El Club de los Almudenos
Un día, Joaquín Sabina dijo que éramos “Los Almudenos” y todo el grupo de amigos nos pusimos tan contentos por tener la denominación que nos identificaba
Almudena Grandes era tan poderosa que jamás pensé que pudiera morirse. Mucho menos que lo hiciera tan joven. Porque incredulidad, tristeza o desolación fueron algunos de los sentimientos que nos inundaron a los amigos cuando hace poco más de un año supimos que Almudena tenía un cáncer. Y miedo, mucho miedo cuando a la vuelta del último verano nos enteramos de que la enfermedad había vuelto de forma traicionera. Lo demás, es darle vueltas al sinsentido del sufrimiento y a la inutilidad de esa enfermedad desoladora que ha jugado a un perverso escondite con mi amiga.
Almudena [la escritora madrileña fallecida de cáncer el sábado en Madrid a los 61 años] tenía dos territorios geográficos vitales y narrativos. Uno era Madrid, pero a 10 minutos máximos de la glorieta de Bilbao, porque si no ya era otro Madrid. El otro, Rota, en la bahía de Cádiz. Allí empezó a recalar los veranos hace más de 20 años. Y su hospitalidad hizo el resto. Primero nos dejamos caer como invitados gorrones, luego como alquilados con derecho a mesa y finalmente como vecinos con casa propia. Un día, Joaquín Sabina dijo que éramos “Los Almudenos” y todo el grupo de amigos nos pusimos tan contentos por tener la denominación que nos identificaba. La felicidad del verano para nosotras dos era salir de casa después de la siesta, encontrarnos en la playa para caminar los tres kilómetros hasta Punta Candor, nadar hasta la última boya, y volver para cenar con las parejas, los niños o las visitas propias o ajenas, tan frecuentes y divertidas. Y en ese trayecto, por supuesto, “cortar todos los trajes” que hicieran falta.
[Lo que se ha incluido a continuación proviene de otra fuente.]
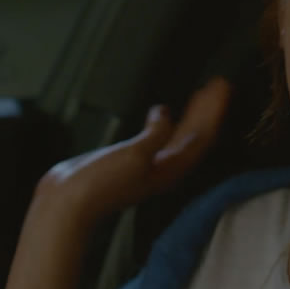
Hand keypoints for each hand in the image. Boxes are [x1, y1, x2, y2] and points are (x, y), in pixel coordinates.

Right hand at [34, 76, 232, 227]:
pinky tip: (163, 114)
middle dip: (207, 110)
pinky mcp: (132, 161)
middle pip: (195, 135)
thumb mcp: (134, 155)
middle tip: (217, 86)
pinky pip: (159, 138)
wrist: (67, 203)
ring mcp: (149, 166)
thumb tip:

Su manera de conectar, de querer, de reírse hacía que la sintieras una de las tuyas. Conocerla con apenas 20 años me cambió literalmente la vida
Aparte de sus hijos y de su marido, Almudena presumía de pocas cosas. Una de ellas eran sus amigos y la siguiente, sus lectores. A los primeros nos dedicó generosamente su tiempo, su casa siempre abierta, su mención pública y su destreza en la cocina. Los segundos —sus lectores— han sido el motor que la impulsaba a escribir a diario y hacerlo con absoluta libertad con la seguridad de que ellos irían después a comprarle fielmente sus libros. Escritora tenaz y disciplinada. No dejaba pasar un día sin sentarse a escribir. Daba igual que fuera invierno o verano, que hubiera tenido una cena la noche anterior con 20 en casa y que los demás estuviéramos sin preocupaciones porque el aire de la Bahía de Cádiz nos empujaba al abandono de los horarios. Ella se levantaba la primera, se preparaba un té, encendía un cigarro y empezaba a escribir. Si había suerte igual tenía cinco folios buenos; si no tres o dos o uno. Al día siguiente releía y entonces decidía si el trabajo había merecido la pena.
Hace apenas unas horas que ha muerto y mi teléfono se ha llenado de mensajes de gente cercana o no tanto. Todos insisten en una de sus cualidades: “Es que Almudena era como de la familia”. Porque su manera de conectar, de querer, de reírse hacía que la sintieras una de las tuyas. Conocerla con apenas 20 años me cambió literalmente la vida. Los Almudenos nos sentimos hoy mucho más huérfanos.